- [WHAT THE EXERCISE ASKS]: Give the count of lines in the data that include "depth", with no other words.

[STORED DATA — start]

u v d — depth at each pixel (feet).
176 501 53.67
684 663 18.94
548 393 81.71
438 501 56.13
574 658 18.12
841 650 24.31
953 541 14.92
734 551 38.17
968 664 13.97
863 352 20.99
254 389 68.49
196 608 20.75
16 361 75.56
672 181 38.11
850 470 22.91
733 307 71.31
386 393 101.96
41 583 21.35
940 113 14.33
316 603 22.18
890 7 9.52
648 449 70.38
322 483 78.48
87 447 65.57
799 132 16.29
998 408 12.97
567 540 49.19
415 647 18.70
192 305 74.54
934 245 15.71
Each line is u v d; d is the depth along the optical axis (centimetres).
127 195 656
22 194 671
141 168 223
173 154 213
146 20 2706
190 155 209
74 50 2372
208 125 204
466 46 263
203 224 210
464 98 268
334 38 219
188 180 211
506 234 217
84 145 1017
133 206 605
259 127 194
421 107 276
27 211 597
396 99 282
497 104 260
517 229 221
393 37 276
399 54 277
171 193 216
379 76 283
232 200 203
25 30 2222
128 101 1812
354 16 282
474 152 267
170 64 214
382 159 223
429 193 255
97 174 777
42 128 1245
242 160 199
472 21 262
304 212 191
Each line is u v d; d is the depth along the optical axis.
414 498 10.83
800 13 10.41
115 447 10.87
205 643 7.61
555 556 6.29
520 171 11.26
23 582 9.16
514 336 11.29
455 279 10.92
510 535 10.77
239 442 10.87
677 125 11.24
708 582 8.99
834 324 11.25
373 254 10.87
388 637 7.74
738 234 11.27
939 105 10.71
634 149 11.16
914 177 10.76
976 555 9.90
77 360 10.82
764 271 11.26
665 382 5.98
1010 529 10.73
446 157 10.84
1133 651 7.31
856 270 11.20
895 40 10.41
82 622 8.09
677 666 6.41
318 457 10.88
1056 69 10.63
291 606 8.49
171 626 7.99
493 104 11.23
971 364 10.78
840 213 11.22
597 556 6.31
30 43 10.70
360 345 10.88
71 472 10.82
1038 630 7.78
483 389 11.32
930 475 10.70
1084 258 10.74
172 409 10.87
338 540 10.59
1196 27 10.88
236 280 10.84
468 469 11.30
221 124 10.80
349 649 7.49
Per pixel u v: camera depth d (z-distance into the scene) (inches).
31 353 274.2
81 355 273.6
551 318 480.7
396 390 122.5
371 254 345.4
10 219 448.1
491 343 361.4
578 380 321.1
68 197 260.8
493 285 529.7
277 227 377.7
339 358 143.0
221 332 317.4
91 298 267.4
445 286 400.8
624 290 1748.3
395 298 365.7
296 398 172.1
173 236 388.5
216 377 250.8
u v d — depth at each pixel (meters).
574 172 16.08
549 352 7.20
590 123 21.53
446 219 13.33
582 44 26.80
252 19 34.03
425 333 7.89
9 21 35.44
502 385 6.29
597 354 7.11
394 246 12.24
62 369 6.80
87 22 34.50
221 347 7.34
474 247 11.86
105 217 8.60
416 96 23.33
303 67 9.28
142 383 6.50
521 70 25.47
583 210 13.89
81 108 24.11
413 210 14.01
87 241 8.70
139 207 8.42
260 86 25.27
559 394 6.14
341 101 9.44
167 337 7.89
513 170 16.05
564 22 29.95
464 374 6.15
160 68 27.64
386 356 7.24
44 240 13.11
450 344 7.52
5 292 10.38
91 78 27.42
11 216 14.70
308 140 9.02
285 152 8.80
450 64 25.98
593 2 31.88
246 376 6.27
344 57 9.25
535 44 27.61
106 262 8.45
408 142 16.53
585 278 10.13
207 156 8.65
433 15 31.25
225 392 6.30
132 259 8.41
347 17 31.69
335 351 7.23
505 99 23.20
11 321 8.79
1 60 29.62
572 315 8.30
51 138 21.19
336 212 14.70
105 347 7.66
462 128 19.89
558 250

[STORED DATA — finish]

- [ANSWER FOR THIS EXERCISE]: 5